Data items
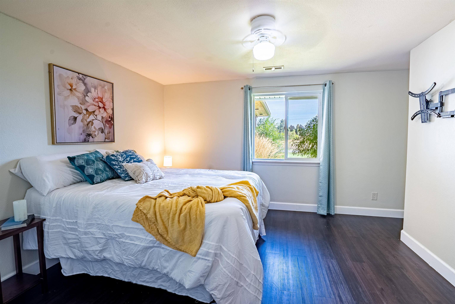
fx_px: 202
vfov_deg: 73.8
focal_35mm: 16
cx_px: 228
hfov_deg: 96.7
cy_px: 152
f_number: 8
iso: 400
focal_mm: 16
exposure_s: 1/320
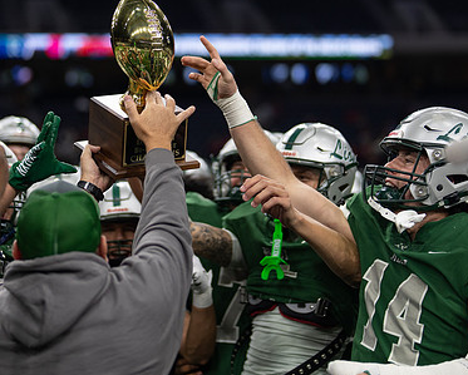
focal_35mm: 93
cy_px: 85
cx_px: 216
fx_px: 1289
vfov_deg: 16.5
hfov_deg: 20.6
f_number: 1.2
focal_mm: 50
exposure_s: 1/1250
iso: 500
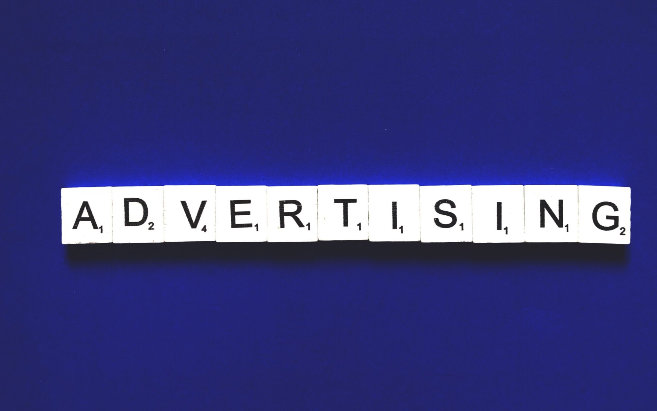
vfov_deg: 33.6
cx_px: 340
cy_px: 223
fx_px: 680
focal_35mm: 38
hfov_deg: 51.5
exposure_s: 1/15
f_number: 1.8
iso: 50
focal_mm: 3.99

* TRY IT
Transcribe each entry precisely as given, leaving the pictures out.

* COMPLETED TASK
fx_px: 202
vfov_deg: 73.8
focal_35mm: 16
cx_px: 228
hfov_deg: 96.7
cy_px: 152
f_number: 8
iso: 400
focal_mm: 16
exposure_s: 1/320
focal_35mm: 93
cy_px: 85
cx_px: 216
fx_px: 1289
vfov_deg: 16.5
hfov_deg: 20.6
f_number: 1.2
focal_mm: 50
exposure_s: 1/1250
iso: 500
vfov_deg: 33.6
cx_px: 340
cy_px: 223
fx_px: 680
focal_35mm: 38
hfov_deg: 51.5
exposure_s: 1/15
f_number: 1.8
iso: 50
focal_mm: 3.99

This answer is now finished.